Annotated intervals are still displayed without interpolation so temporal relationships can be inspected.
3.2 Memo
Enter event notes (e.g., medication, cry). Example memo sheet entries are shown in the supplemental output examples.
4. Selecting indices, log scale, and HF range
4.1 Supported indices (representative list)
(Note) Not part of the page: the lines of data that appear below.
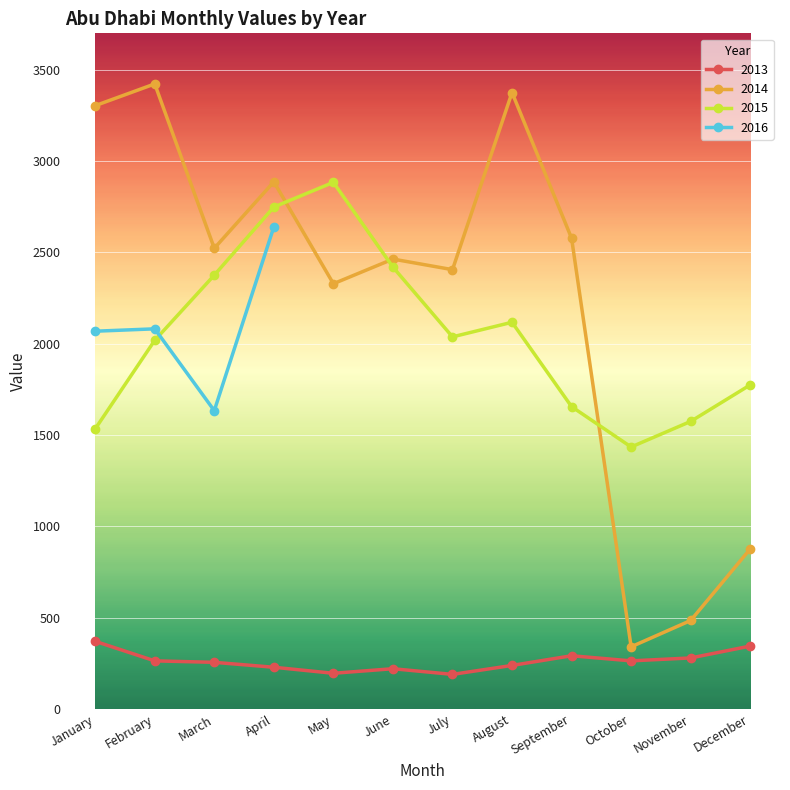

The value of 2014 at August is 3376. True or false?

True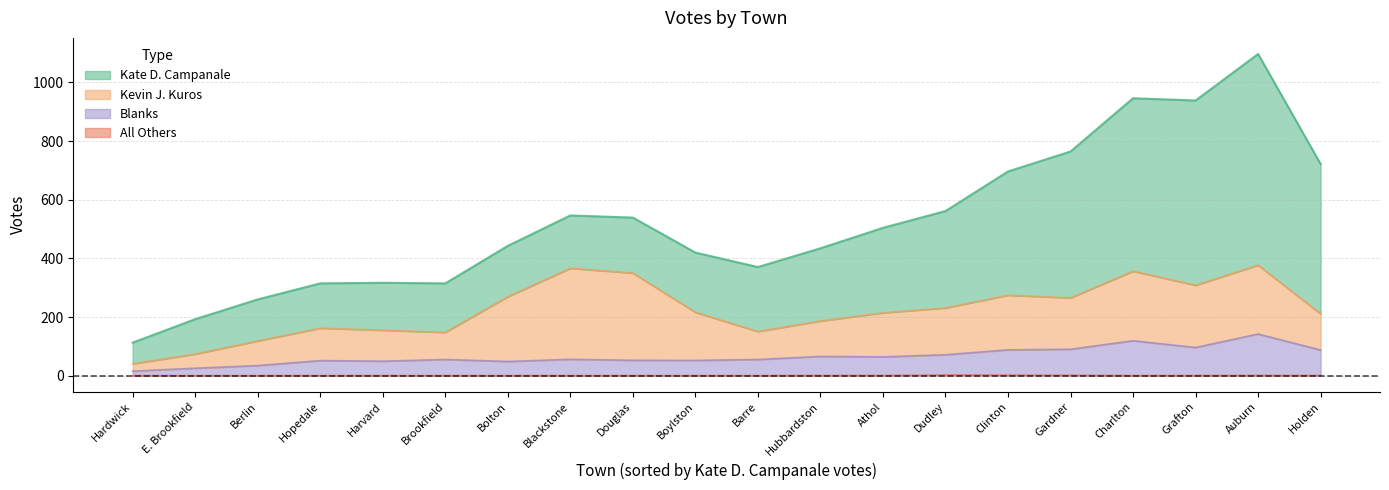

List the series in order of their peak value, lowest first.

All Others, Blanks, Kevin J. Kuros, Kate D. Campanale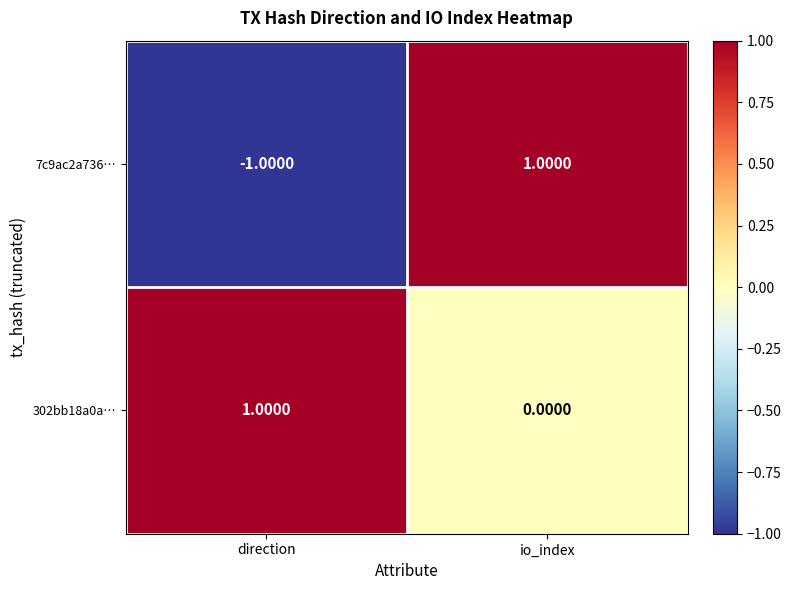

What is the spread (max minus min) of values at direction?

2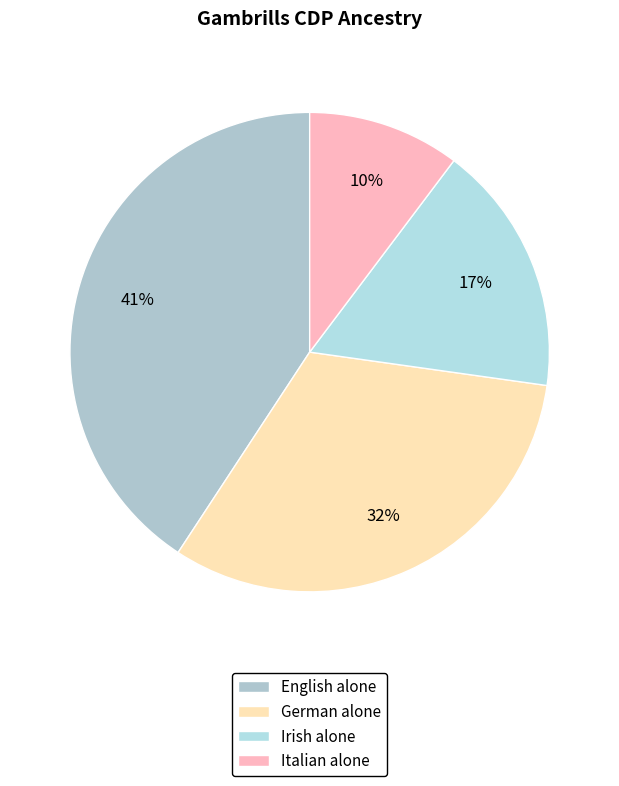

Count the number of slices in the pie.

4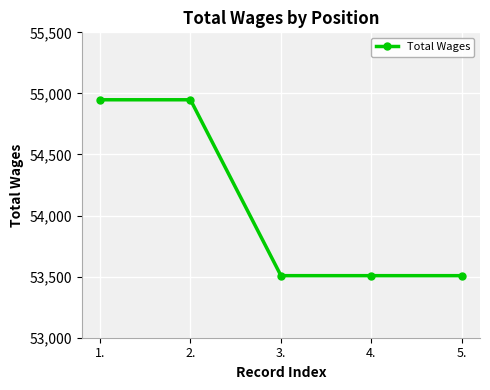

What is the maximum value shown in the chart?

54948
CODO Monitor is described as supporting: pNN50, SDNN, RMSSD, SDNN/RMSSD; Poincaré SD1/SD2/SD1/SD2; and VLF/LF/HF and their ratios.
4.2 More Graphs window
The “More Graphs” window:
is accessible via the More Graphs button,
allows selecting a larger set of indices using checkboxes,
provides options to adjust HF calculation range and switch to logarithmic scale for some frequency-domain indices.
4.3 Trend window
The “Trend” window displays long-term trends (e.g., multiple hours) with the personalized normal range indicated by red dashed lines.
5. Adaptive alert
5.1 Algorithm (IQR-based personalized thresholds)
Thresholds are defined using quartiles (Q1, Q3) and IQR:
Low threshold = Q1 − α(Q3 − Q1)
High threshold = Q3 + α(Q3 − Q1)
CODO JMS_R3
α is user-selectable (paper implementation: 1.724 / 2.465 / 3.207), roughly corresponding to ~3σ / 4σ / 5σ assumptions; smaller α is more sensitive, larger α more conservative.
5.2 Visualization
Outliers are highlighted in red; care/exclusion points are in blue on the time-series plots.
6. Saving and export
6.1 Automatic export formats
All calculated indices, alert events, and manual annotations are automatically logged and exported in .xlsx and .mat formats.
The system “systematically logs all computed HRV indices, timestamps, alert occurrences, and manual annotations” in .xlsx.
6.2 Excel examples (supplemental)
Exported Excel log example (2-min interval): includes data_time, care, memo, RRI, HR, …, Total Power, Total Power (HF<1Hz)
Memo sheet example: Index / Time / Memo
Alert sheet example: Time / per-index alert flags / per-index values
7. Troubleshooting (common)
No ECG / unstable R peaks: verify correct input device/source, signal amplitude (avoid saturation), and noise/artifacts. Input ECG quality and reliable R-wave detection are prerequisites for correct analysis.
Too many alerts: increase α (more conservative), ensure Care/Data Exclusion is used during artifacts.
Export not created: check output folder permissions, disk space, and file naming constraints.